Oliver Jowett <oliver@opencloud.com> writes:
> The problem, as I understand it from Tom's explanation, is that
> SQL_ASCII only works if everyone is using the same client_encoding; the
> server has no knowledge of the real underlying encoding of the data so
> can't do conversions.
Not only can the server not do conversions, but it cannot count string
lengths "correctly" in strings that are really in a multibyte encoding.

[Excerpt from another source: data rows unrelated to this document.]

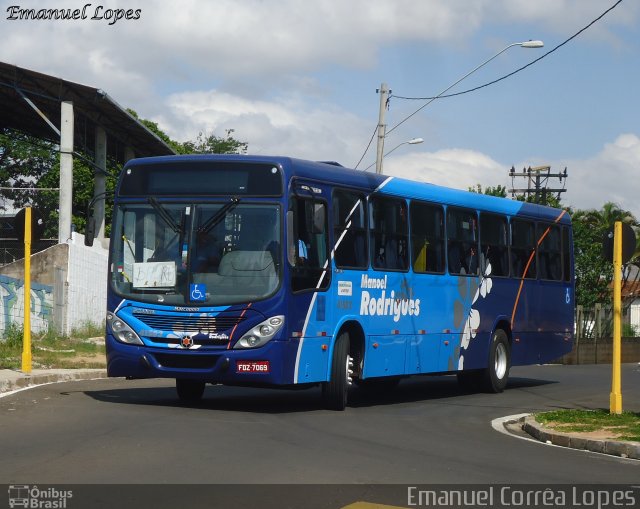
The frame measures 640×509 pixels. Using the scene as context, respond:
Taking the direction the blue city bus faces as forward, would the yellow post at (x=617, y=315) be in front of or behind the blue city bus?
behind

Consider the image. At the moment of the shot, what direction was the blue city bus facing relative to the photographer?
facing the viewer and to the left of the viewer

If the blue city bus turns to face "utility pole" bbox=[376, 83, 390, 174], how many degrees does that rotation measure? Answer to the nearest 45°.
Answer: approximately 135° to its right

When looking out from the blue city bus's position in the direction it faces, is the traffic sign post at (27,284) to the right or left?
on its right

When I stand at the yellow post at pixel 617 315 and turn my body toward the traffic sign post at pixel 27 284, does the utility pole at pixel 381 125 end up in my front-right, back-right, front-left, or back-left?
front-right
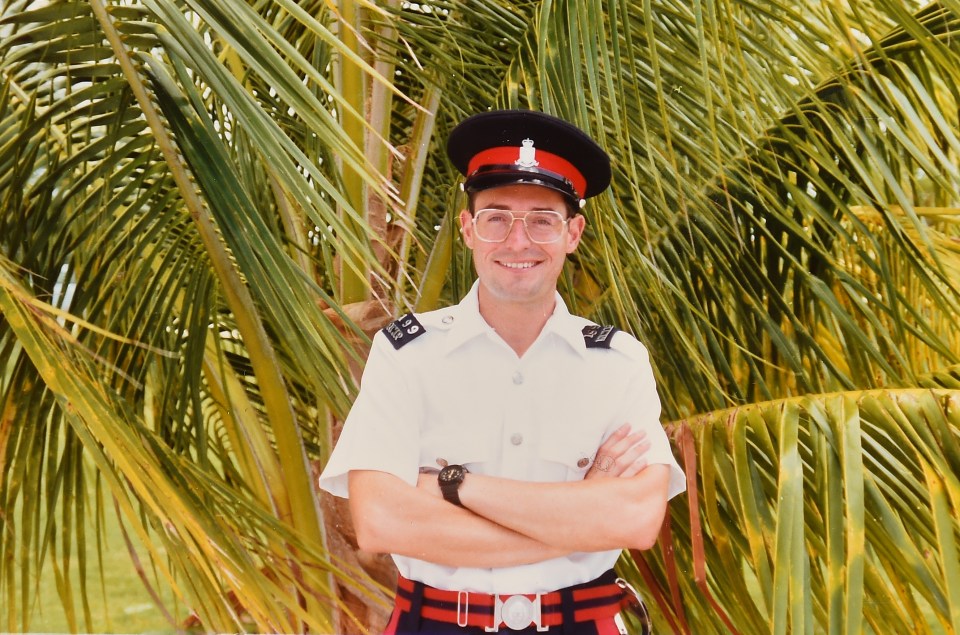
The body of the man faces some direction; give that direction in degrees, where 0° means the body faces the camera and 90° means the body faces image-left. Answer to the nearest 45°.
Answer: approximately 0°
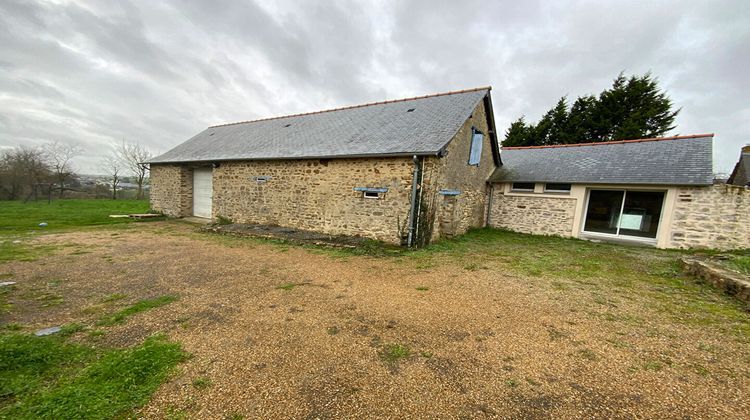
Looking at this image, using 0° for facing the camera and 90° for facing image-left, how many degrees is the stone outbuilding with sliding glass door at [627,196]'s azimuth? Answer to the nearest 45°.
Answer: approximately 0°

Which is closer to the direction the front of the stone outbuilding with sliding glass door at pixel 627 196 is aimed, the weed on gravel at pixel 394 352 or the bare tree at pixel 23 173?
the weed on gravel

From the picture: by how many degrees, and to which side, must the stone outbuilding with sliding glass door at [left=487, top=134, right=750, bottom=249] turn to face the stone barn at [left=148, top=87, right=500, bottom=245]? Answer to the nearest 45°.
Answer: approximately 45° to its right

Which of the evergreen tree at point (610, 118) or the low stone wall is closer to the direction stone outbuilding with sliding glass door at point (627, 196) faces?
the low stone wall

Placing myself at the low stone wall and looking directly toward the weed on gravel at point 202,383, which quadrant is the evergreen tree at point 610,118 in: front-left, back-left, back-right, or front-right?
back-right

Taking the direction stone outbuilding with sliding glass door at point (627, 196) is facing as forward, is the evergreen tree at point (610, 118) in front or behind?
behind

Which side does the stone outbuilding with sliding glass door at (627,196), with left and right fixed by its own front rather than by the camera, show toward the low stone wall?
front

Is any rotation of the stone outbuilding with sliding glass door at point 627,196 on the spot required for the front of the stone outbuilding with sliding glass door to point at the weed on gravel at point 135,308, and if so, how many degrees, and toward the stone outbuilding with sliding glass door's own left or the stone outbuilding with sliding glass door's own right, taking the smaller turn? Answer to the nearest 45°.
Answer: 0° — it already faces it

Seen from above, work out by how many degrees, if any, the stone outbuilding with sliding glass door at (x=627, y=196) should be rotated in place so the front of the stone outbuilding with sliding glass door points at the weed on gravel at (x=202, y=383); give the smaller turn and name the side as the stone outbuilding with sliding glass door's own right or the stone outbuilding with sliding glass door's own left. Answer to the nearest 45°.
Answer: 0° — it already faces it
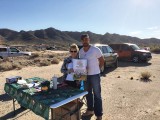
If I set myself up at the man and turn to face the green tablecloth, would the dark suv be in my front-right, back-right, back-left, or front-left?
back-right

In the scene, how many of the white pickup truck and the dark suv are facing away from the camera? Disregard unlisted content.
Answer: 0

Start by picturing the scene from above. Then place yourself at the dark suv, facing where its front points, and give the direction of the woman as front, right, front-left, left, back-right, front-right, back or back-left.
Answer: front-right
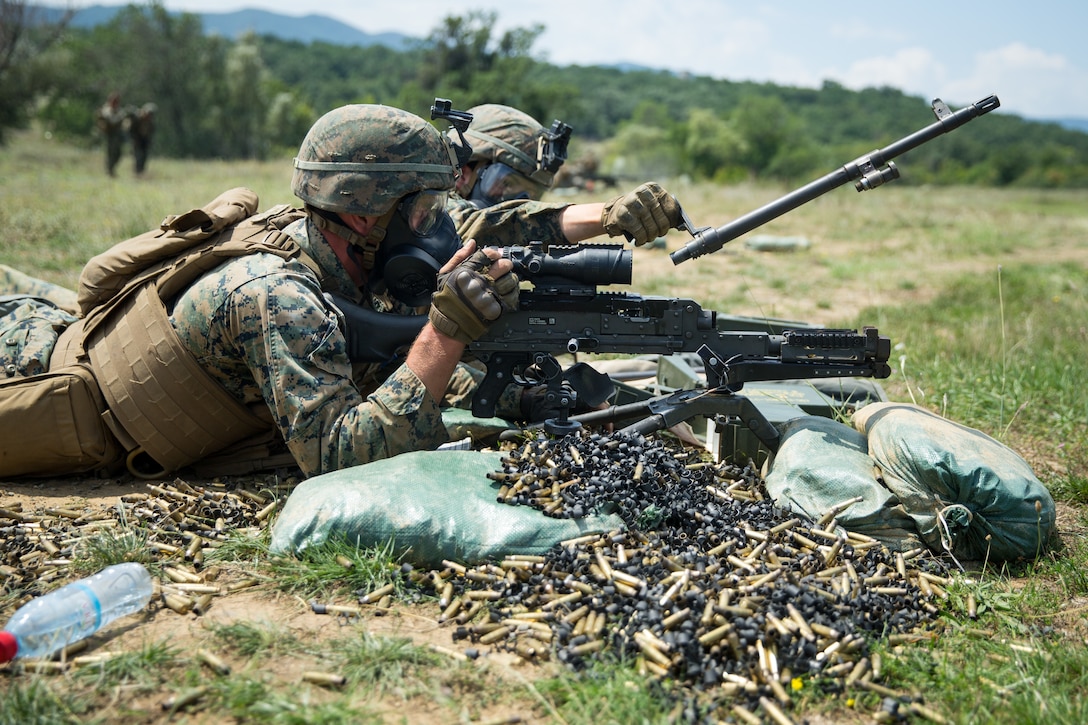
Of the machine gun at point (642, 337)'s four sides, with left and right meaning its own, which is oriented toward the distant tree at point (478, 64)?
left

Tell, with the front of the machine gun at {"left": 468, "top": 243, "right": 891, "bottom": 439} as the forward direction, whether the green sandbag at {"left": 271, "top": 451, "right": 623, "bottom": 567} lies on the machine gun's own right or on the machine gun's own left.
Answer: on the machine gun's own right

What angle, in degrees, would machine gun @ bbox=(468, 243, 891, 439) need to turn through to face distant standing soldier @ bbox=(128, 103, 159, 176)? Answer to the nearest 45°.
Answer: approximately 135° to its left

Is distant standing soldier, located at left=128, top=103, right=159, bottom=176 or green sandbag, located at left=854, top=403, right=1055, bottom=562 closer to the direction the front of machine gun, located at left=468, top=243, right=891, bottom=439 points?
the green sandbag

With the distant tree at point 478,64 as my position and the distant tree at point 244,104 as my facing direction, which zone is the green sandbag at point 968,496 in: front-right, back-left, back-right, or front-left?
back-left

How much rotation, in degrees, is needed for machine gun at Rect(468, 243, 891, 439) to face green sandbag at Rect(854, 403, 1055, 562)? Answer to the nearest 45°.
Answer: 0° — it already faces it

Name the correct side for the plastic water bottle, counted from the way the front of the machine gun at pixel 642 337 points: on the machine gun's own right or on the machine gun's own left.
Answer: on the machine gun's own right

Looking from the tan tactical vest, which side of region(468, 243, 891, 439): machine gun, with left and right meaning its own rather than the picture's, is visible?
back

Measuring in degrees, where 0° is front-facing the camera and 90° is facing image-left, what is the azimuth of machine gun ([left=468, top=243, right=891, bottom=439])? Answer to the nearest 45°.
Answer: approximately 270°

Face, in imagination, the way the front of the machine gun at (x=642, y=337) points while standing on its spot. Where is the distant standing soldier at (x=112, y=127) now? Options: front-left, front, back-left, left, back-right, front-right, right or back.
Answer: back-left

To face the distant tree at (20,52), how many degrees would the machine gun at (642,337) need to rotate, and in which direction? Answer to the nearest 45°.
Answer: approximately 135° to its left
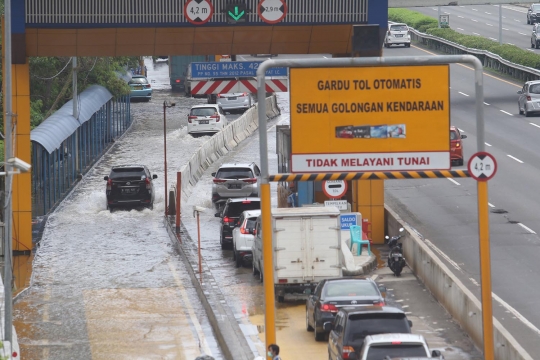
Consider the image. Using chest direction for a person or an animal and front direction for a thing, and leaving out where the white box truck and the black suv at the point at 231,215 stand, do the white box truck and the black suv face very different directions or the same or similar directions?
same or similar directions

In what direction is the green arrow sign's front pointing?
toward the camera

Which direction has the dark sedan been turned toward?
away from the camera

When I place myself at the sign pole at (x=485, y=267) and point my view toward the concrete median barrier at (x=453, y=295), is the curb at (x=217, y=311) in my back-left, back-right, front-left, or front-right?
front-left

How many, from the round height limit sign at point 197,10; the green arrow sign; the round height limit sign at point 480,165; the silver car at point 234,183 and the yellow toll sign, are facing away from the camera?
1

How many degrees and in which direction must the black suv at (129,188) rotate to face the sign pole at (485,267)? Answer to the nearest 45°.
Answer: approximately 180°

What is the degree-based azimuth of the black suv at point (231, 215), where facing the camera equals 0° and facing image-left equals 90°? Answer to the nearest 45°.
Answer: approximately 180°

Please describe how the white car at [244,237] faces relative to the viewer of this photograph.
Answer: facing away from the viewer

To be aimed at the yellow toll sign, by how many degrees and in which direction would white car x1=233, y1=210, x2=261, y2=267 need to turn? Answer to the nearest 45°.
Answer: approximately 180°

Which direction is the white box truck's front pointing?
away from the camera

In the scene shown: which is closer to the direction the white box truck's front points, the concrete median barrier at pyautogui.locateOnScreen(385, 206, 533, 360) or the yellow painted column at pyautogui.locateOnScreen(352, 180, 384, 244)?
the yellow painted column

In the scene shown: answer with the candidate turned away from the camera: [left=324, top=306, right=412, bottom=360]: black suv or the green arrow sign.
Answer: the black suv

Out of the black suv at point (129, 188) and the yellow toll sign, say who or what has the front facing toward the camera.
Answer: the yellow toll sign

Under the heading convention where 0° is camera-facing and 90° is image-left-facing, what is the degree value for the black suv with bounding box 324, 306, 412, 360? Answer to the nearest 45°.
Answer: approximately 180°

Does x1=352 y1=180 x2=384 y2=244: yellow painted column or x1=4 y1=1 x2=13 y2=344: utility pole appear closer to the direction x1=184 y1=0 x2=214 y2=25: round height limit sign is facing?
the utility pole

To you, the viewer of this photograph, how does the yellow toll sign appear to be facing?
facing the viewer

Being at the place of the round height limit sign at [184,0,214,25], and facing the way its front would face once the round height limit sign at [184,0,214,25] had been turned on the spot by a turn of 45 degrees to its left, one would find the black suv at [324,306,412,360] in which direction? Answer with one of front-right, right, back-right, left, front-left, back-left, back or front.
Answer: front-right

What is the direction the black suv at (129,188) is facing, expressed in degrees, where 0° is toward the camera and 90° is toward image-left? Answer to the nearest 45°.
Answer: approximately 180°

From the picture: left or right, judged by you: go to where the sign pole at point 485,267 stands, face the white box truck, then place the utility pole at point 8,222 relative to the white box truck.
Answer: left

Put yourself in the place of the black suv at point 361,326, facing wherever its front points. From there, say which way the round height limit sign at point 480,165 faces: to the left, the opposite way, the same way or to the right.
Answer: the opposite way
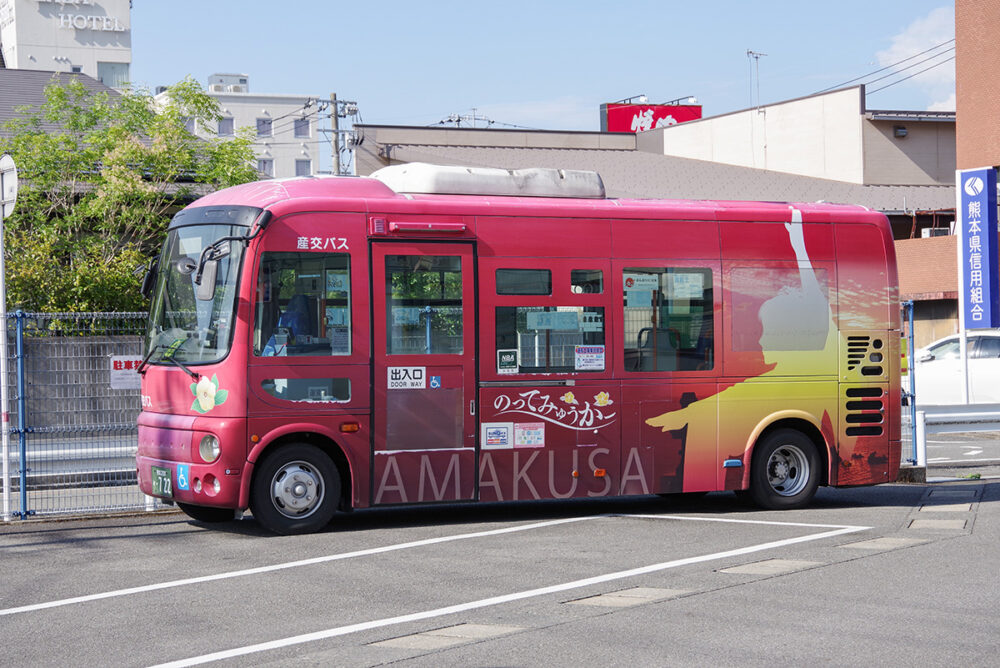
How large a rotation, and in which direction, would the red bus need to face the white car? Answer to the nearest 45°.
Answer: approximately 180°

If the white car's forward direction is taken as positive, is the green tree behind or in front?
in front

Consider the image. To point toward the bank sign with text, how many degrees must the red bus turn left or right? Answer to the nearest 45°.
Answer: approximately 180°

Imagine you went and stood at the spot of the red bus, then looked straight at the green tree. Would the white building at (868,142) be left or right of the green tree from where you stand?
right

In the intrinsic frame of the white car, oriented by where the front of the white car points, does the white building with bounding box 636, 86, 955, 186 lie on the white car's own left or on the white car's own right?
on the white car's own right

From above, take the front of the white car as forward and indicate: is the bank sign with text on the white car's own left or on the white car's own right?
on the white car's own left

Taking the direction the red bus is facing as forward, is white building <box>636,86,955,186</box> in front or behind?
behind

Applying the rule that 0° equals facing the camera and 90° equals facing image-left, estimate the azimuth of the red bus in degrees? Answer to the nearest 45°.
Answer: approximately 45°

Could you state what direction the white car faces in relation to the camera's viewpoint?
facing to the left of the viewer
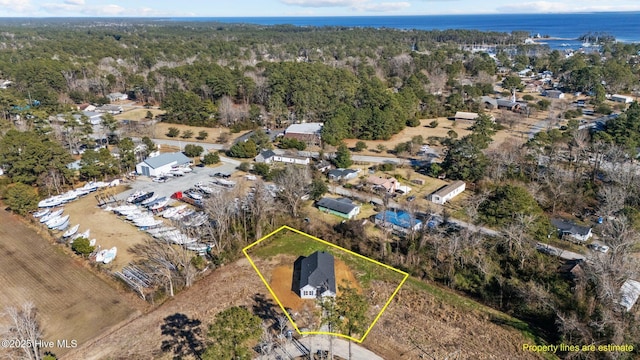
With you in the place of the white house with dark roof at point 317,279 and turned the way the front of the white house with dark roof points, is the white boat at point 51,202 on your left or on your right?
on your right

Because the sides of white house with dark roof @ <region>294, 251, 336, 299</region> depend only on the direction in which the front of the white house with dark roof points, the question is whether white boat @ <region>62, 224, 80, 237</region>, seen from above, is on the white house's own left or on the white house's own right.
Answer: on the white house's own right

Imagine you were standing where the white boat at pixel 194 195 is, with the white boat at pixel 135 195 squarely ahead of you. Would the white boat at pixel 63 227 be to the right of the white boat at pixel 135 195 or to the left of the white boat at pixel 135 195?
left

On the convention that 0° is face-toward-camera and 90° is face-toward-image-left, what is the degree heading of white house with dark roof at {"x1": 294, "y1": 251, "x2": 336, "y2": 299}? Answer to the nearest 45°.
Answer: approximately 0°

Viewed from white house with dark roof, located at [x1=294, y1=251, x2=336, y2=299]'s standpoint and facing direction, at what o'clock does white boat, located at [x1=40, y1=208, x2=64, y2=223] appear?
The white boat is roughly at 4 o'clock from the white house with dark roof.

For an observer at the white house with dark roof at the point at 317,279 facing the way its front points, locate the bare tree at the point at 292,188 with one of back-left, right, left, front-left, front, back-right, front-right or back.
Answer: back

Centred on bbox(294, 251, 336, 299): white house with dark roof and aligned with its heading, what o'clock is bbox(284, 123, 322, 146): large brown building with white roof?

When JDBC sends a UTF8 string that contains some non-ASCII characters,
the server can store the string safely, but it cannot operate on it
in any intelligent way.
I wonder whether the JDBC driver ought to warn about it if it sees
server_encoding == SQL_ASCII? You're certainly just asking for trouble
to use JDBC with such a setting.
> JDBC always uses a client_encoding of UNICODE. I don't know what ODBC
> does, but apparently it's not using UNICODE.
ODBC is probably just passing through the client data as-is, and not
doing anything at all with the encoding settings.
> Perhaps one option is to set the database encoding to UNICODE, and
> either get the ODBC driver to issue an appropriate "SET client_encoding"
> on connection setup (I don't know if ODBC lets you do this) or set the
> default client_encoding in postgresql.conf to whatever is appropriate
> for ODBC clients?
That would work. Plan B would be to set the database encoding to
whatever the ODBC clients are using, and let encoding conversions happen
when talking to a JDBC client.
The one thing that is absolutely, positively guaranteed not to work is
setting the DB encoding to SQL_ASCII. That defeats any chance you have
of getting intelligent encoding behavior from the system.
regards, tom lane